Personnel scanners provide added level of security in Afghanistan
January 2, 2012
BAGRAM AIRFIELD, Afghanistan (Jan. 2, 2012) -- It took the combined resources of Army, Air Force, contractors and civilian air assets to move a personnel scanner into place at an entry control point here Dec. 31.
The scanner is a Product Manager Force Protection Systems item that is managed in theater by the Program Manger Guardian liaison officer and PM FPS.
Program managers and product managers supporting Operation Enduring Freedom bring materiel solutions to support war fighter requirements that have been validated by U.S. Forces Afghanistan. They are in theater under the authority of Assistant Secretary of the Army for Acquisitions, Logistics and Technology, known as ASA(ALT), and supported by 401st Army Field Support Brigade, which leverages the materiel enterprise to field, sustain and redistribute equipment.
Falling under Army Sustainment Command, Army Materiel Command's operational arm, the 401st is AMC's single face to the field.
The scanner was emplaced at an entry control point heavily used by Afghan civilians requiring access to a coalition run hospital. Several hundred persons enter the control point every day. Before having the personnel scanner, each person was subjected to a physical pat-down as part of the entry process. Now they will step into a scanner similar to those used in airports.
"The scanner will reduce personnel pat-downs, provide a better security posture and move personnel through the [entry control] process faster," said Maj. Nicole Willis, Program Manager Guardian liaison officer. "It provides an extra layer of security and will be safer for everyone."

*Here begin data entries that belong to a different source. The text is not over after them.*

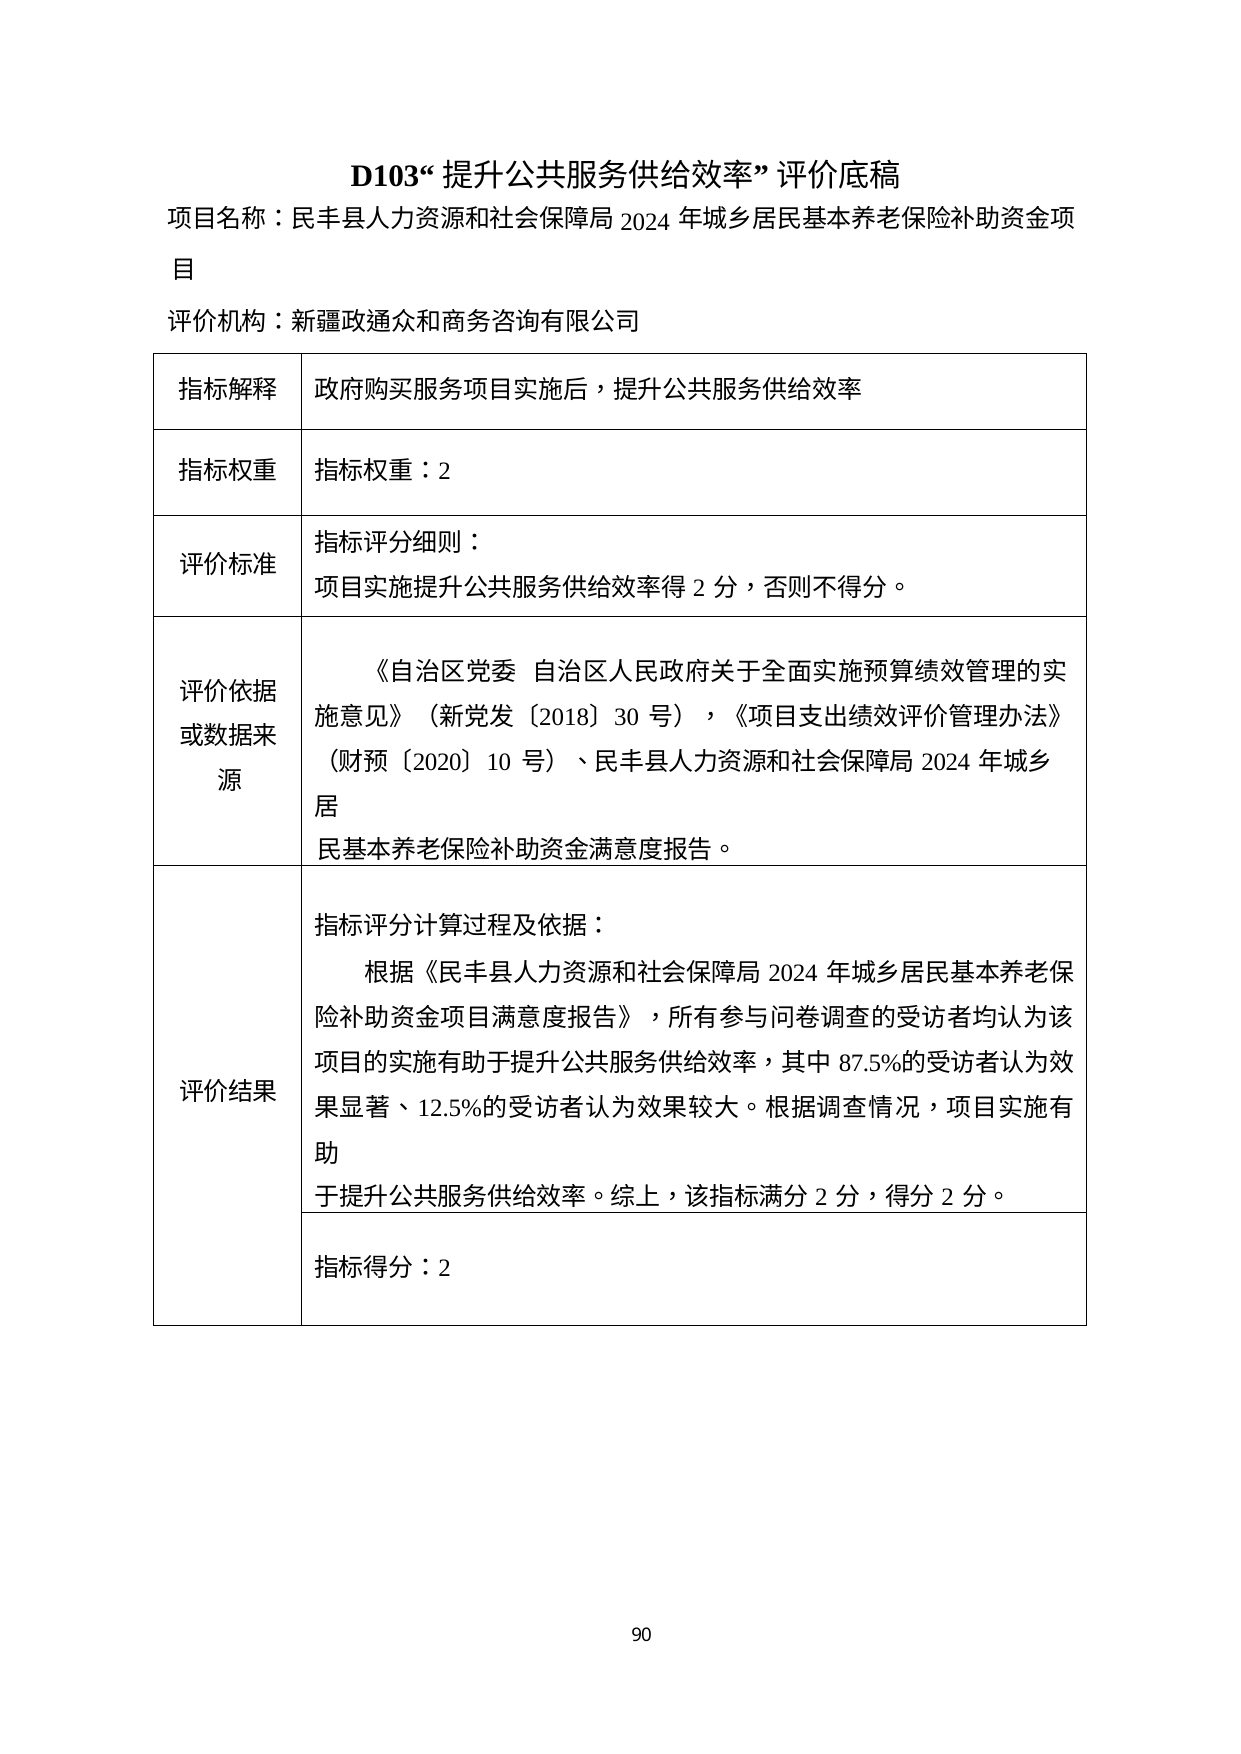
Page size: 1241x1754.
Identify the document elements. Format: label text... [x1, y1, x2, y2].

text 项目名称：民丰县人力资源和社会保障局 2024 年城乡居民基本养老保险补助资金项 [167, 210, 1087, 253]
table_cell 评价依据 或数据来 源 [154, 617, 301, 865]
table_header 政府购买服务项目实施后，提升公共服务供给效率 [302, 354, 1086, 429]
table_cell 评价结果 [154, 866, 301, 1325]
table_cell 指标得分：2 [302, 1213, 1086, 1325]
table_cell 指标权重：2 [302, 430, 1086, 514]
table_cell 指标权重 [154, 430, 301, 514]
table_cell 评价标准 [154, 516, 301, 616]
text 评价机构：新疆政通众和商务咨询有限公司 [167, 305, 1087, 336]
table_header 指标解释 [154, 354, 301, 429]
table_cell 指标评分计算过程及依据： 根据《民丰县人力资源和社会保障局 2024 年城乡居民基本养老保 险补助资金项目满意度报告》，所有参与问卷调查的受访者均认为该 项目的实施有助于提升公共服务供给效率，其中 87.5%的受访者认为效 果显著、12.5%的受访者认为效果较大。根据调查情况，项目实施有助 于提升公共服务供给效率。综上，该指标满分 2 分，得分 2 分。 [302, 866, 1086, 1212]
text D103“ 提升公共服务供给效率” 评价底稿 [350, 155, 1087, 194]
text 目 [171, 253, 1087, 285]
table_cell 《自治区党委 自治区人民政府关于全面实施预算绩效管理的实 施意见》（新党发〔2018〕30 号），《项目支出绩效评价管理办法》 （财预〔2020〕10 号）、民丰县人力资源和社会保障局 2024 年城乡居 民基本养老保险补助资金满意度报告。 [302, 617, 1086, 865]
table_cell 指标评分细则： 项目实施提升公共服务供给效率得 2 分，否则不得分。 [302, 516, 1086, 616]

"The [coalition run] hospital is a huge COIN (Counter Insurgency) effort," said Air Force Tech. Sgt. Michael J. Larsen, a security forces airman with the 175th Wing, Maryland Air National Guard assigned to 455th Expeditionary Security Forces Squadron ."The scanner will be a 10-fold improvement that provides a less intrusive X-ray scan, a more thorough search and increases our stand-off distance. It's a huge asset."
Willis said it took about six weeks to complete the mission.

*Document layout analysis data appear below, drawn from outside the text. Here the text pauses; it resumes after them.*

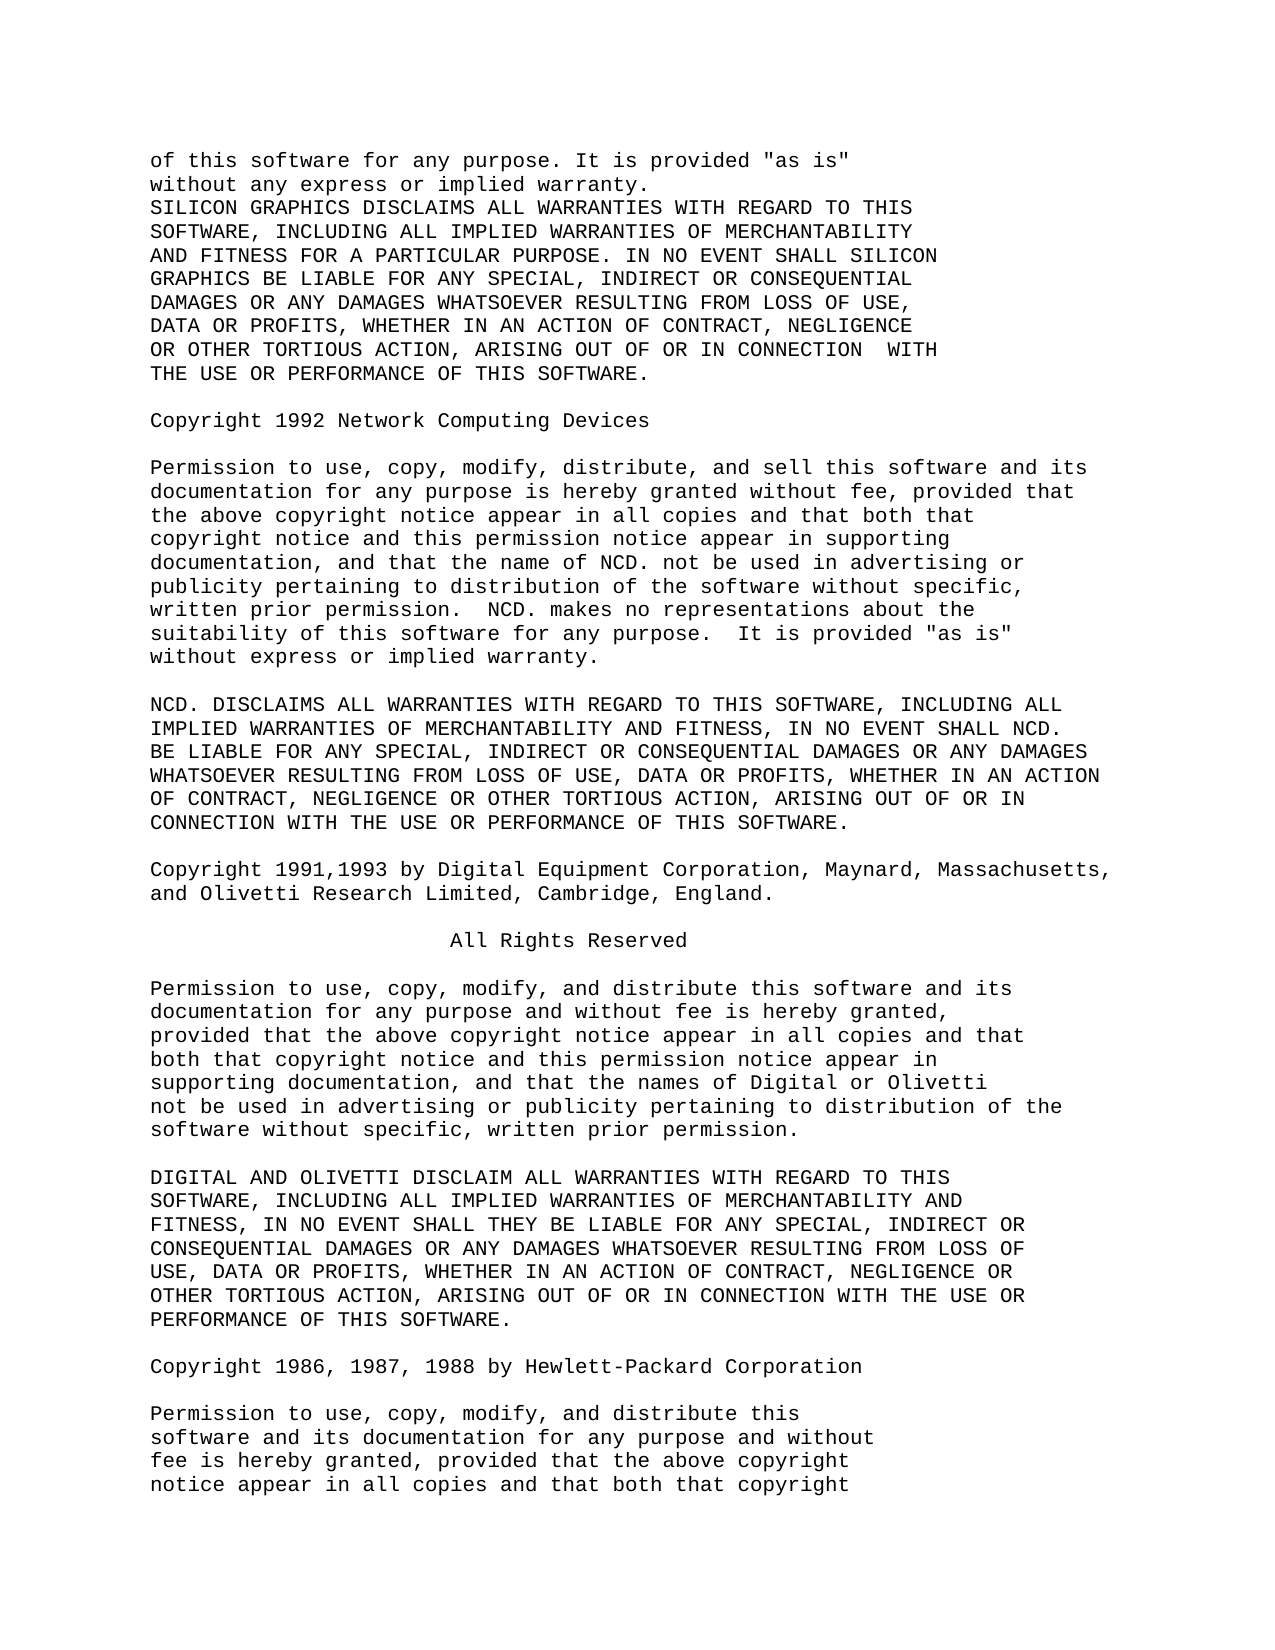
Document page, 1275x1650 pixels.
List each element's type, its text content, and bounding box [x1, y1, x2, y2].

text BE LIABLE FOR ANY SPECIAL, INDIRECT OR CONSEQUENTIAL DAMAGES OR ANY DAMAGES [150, 741, 1125, 765]
text All Rights Reserved [150, 930, 1125, 954]
text Permission to use, copy, modify, distribute, and sell this software and its [150, 457, 1125, 481]
text DATA OR PROFITS, WHETHER IN AN ACTION OF CONTRACT, NEGLIGENCE [150, 316, 1125, 339]
text IMPLIED WARRANTIES OF MERCHANTABILITY AND FITNESS, IN NO EVENT SHALL NCD. [150, 717, 1125, 741]
text Permission to use, copy, modify, and distribute this [150, 1403, 1125, 1427]
text written prior permission. NCD. makes no representations about the [150, 599, 1125, 623]
text of this software for any purpose. It is provided "as is" [150, 150, 1125, 174]
text the above copyright notice appear in all copies and that both that [150, 505, 1125, 528]
text documentation, and that the name of NCD. not be used in advertising or [150, 552, 1125, 576]
text WHATSOEVER RESULTING FROM LOSS OF USE, DATA OR PROFITS, WHETHER IN AN ACTION [150, 765, 1125, 788]
text Copyright 1986, 1987, 1988 by Hewlett-Packard Corporation [150, 1356, 1125, 1379]
text AND FITNESS FOR A PARTICULAR PURPOSE. IN NO EVENT SHALL SILICON [150, 244, 1125, 268]
text FITNESS, IN NO EVENT SHALL THEY BE LIABLE FOR ANY SPECIAL, INDIRECT OR [150, 1214, 1125, 1238]
text without express or implied warranty. [150, 647, 1125, 670]
text CONSEQUENTIAL DAMAGES OR ANY DAMAGES WHATSOEVER RESULTING FROM LOSS OF [150, 1238, 1125, 1261]
text DIGITAL AND OLIVETTI DISCLAIM ALL WARRANTIES WITH REGARD TO THIS [150, 1167, 1125, 1190]
text not be used in advertising or publicity pertaining to distribution of the [150, 1096, 1125, 1119]
text copyright notice and this permission notice appear in supporting [150, 528, 1125, 552]
text OF CONTRACT, NEGLIGENCE OR OTHER TORTIOUS ACTION, ARISING OUT OF OR IN [150, 788, 1125, 812]
text GRAPHICS BE LIABLE FOR ANY SPECIAL, INDIRECT OR CONSEQUENTIAL [150, 268, 1125, 292]
text notice appear in all copies and that both that copyright [150, 1474, 1125, 1498]
text SOFTWARE, INCLUDING ALL IMPLIED WARRANTIES OF MERCHANTABILITY [150, 221, 1125, 244]
text software and its documentation for any purpose and without [150, 1427, 1125, 1451]
text Copyright 1991,1993 by Digital Equipment Corporation, Maynard, Massachusetts, [150, 859, 1125, 883]
text USE, DATA OR PROFITS, WHETHER IN AN ACTION OF CONTRACT, NEGLIGENCE OR [150, 1261, 1125, 1285]
text OTHER TORTIOUS ACTION, ARISING OUT OF OR IN CONNECTION WITH THE USE OR [150, 1285, 1125, 1309]
text SILICON GRAPHICS DISCLAIMS ALL WARRANTIES WITH REGARD TO THIS [150, 197, 1125, 221]
text and Olivetti Research Limited, Cambridge, England. [150, 883, 1125, 907]
text without any express or implied warranty. [150, 174, 1125, 197]
text THE USE OR PERFORMANCE OF THIS SOFTWARE. [150, 363, 1125, 386]
text both that copyright notice and this permission notice appear in [150, 1048, 1125, 1072]
text software without specific, written prior permission. [150, 1119, 1125, 1143]
text DAMAGES OR ANY DAMAGES WHATSOEVER RESULTING FROM LOSS OF USE, [150, 292, 1125, 316]
text OR OTHER TORTIOUS ACTION, ARISING OUT OF OR IN CONNECTION WITH [150, 339, 1125, 363]
text Copyright 1992 Network Computing Devices [150, 410, 1125, 434]
text suitability of this software for any purpose. It is provided "as is" [150, 623, 1125, 647]
text NCD. DISCLAIMS ALL WARRANTIES WITH REGARD TO THIS SOFTWARE, INCLUDING ALL [150, 694, 1125, 717]
text Permission to use, copy, modify, and distribute this software and its [150, 978, 1125, 1001]
text documentation for any purpose is hereby granted without fee, provided that [150, 481, 1125, 505]
text CONNECTION WITH THE USE OR PERFORMANCE OF THIS SOFTWARE. [150, 812, 1125, 836]
text SOFTWARE, INCLUDING ALL IMPLIED WARRANTIES OF MERCHANTABILITY AND [150, 1190, 1125, 1214]
text provided that the above copyright notice appear in all copies and that [150, 1025, 1125, 1048]
text documentation for any purpose and without fee is hereby granted, [150, 1001, 1125, 1025]
text fee is hereby granted, provided that the above copyright [150, 1451, 1125, 1474]
text PERFORMANCE OF THIS SOFTWARE. [150, 1309, 1125, 1332]
text supporting documentation, and that the names of Digital or Olivetti [150, 1072, 1125, 1096]
text publicity pertaining to distribution of the software without specific, [150, 576, 1125, 599]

"The planning was pretty quick," she said.
The execution needed more coordination due to the number of groups involved such as coordinating for a civilian helicopter to use a military sling system Willis said.
Once the scanner was emplaced, it was estimated that it would be up and running in about two hours. A generator and fencing were installed by contractors and Air Force security personnel.